Verklaart de benadeelde partij voor het overige niet-ontvankelijk in haar vordering en bepaalt dat de benadeelde partij haar vordering slechts bij de burgerlijke rechter kan aanbrengen.
Legt aan veroordeelde de verplichting op om aan de Staat, ten behoeve van het slachtoffer [slachtoffer] voornoemd, een bedrag te betalen van € 3.100,-, met bevel dat bij gebreke van betaling en verhaal 62 dagen hechtenis zal kunnen worden toegepast zonder dat de betalingsverplichting vervalt.
Bepaalt dat, indien veroordeelde heeft voldaan aan de verplichting tot betaling aan de Staat daarmee de verplichting tot betaling aan de benadeelde partij in zoverre komt te vervallen en andersom dat, indien veroordeelde heeft voldaan aan de verplichting tot betaling aan de benadeelde partij daarmee de verplichting tot betaling aan de Staat in zoverre komt te vervallen.

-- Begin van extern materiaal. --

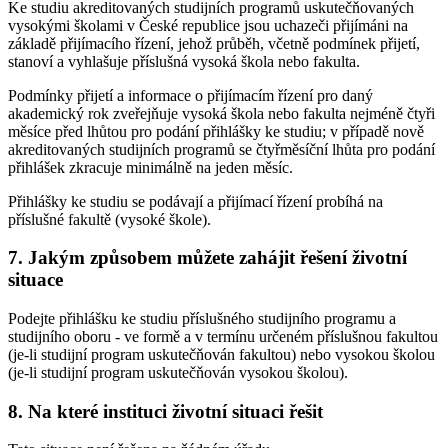
Ke studiu akreditovaných studijních programů uskutečňovaných
vysokými školami v České republice jsou uchazeči přijímáni na
základě přijímacího řízení, jehož průběh, včetně podmínek přijetí,
stanoví a vyhlašuje příslušná vysoká škola nebo fakulta.
Podmínky přijetí a informace o přijímacím řízení pro daný
akademický rok zveřejňuje vysoká škola nebo fakulta nejméně čtyři
měsíce před lhůtou pro podání přihlášky ke studiu; v případě nově
akreditovaných studijních programů se čtyřměsíční lhůta pro podání
přihlášek zkracuje minimálně na jeden měsíc.
Přihlášky ke studiu se podávají a přijímací řízení probíhá na
příslušné fakultě (vysoké škole).
7. Jakým způsobem můžete zahájit řešení životní
situace
Podejte přihlášku ke studiu příslušného studijního programu a
studijního oboru - ve formě a v termínu určeném příslušnou fakultou
(je-li studijní program uskutečňován fakultou) nebo vysokou školou
(je-li studijní program uskutečňován vysokou školou).
8. Na které instituci životní situaci řešit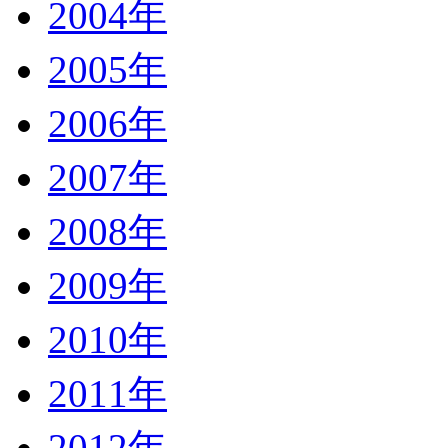
2004年
2005年
2006年
2007年
2008年
2009年
2010年
2011年
2012年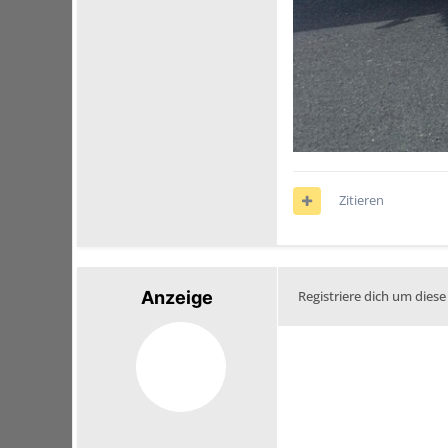
Zitieren
Anzeige
Registriere dich um diese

Aldus gewezen door mr. Krijger, voorzitter, mrs. Van Harreveld en Follender Grossfeld, rechters, in tegenwoordigheid van mr. drs. Steenweg, griffier, en uitgesproken op de openbare terechtzitting van 6 juni 2007.
Voetnoten
1 Het proces-verbaal van aangifte, genummerd PL0632/06-286867, in de wettelijke vorm opgemaakt en op 24 mei 2006 ondertekend door Van Aken en Driessen, beiden hoofdagent van politie Team Voorst, weergegeven op pagina 34 van het hoofdproces-verbaal (PL0632/06-204177).
2 Proces-verbaal van verhoor opgemaakt op 21 mei 2007 door de rechter-commissaris, mr Van Lookeren Campagne en de griffier Heijink.
3 Proces-verbaal van verhoor van verdachte genummerd PL0632/06-286867, in de wettelijke vorm opgemaakt en op 25 mei 2006 ondertekend door Te Kortschot en List, brigadier van politie District IJsselstreek respectievelijk Team Voorst, weergegeven op pagina 59 van het hoofdproces-verbaal (PL0632/06-204177).
4 Proces-verbaal van verhoor van verdachte genummerd PL0632/06-286867, in de wettelijke vorm opgemaakt en op 25 mei 2006 ondertekend door Te Kortschot en List, beiden voornoemd, weergegeven op pagina 62 van het hoofdproces-verbaal (PL0632/06-204177).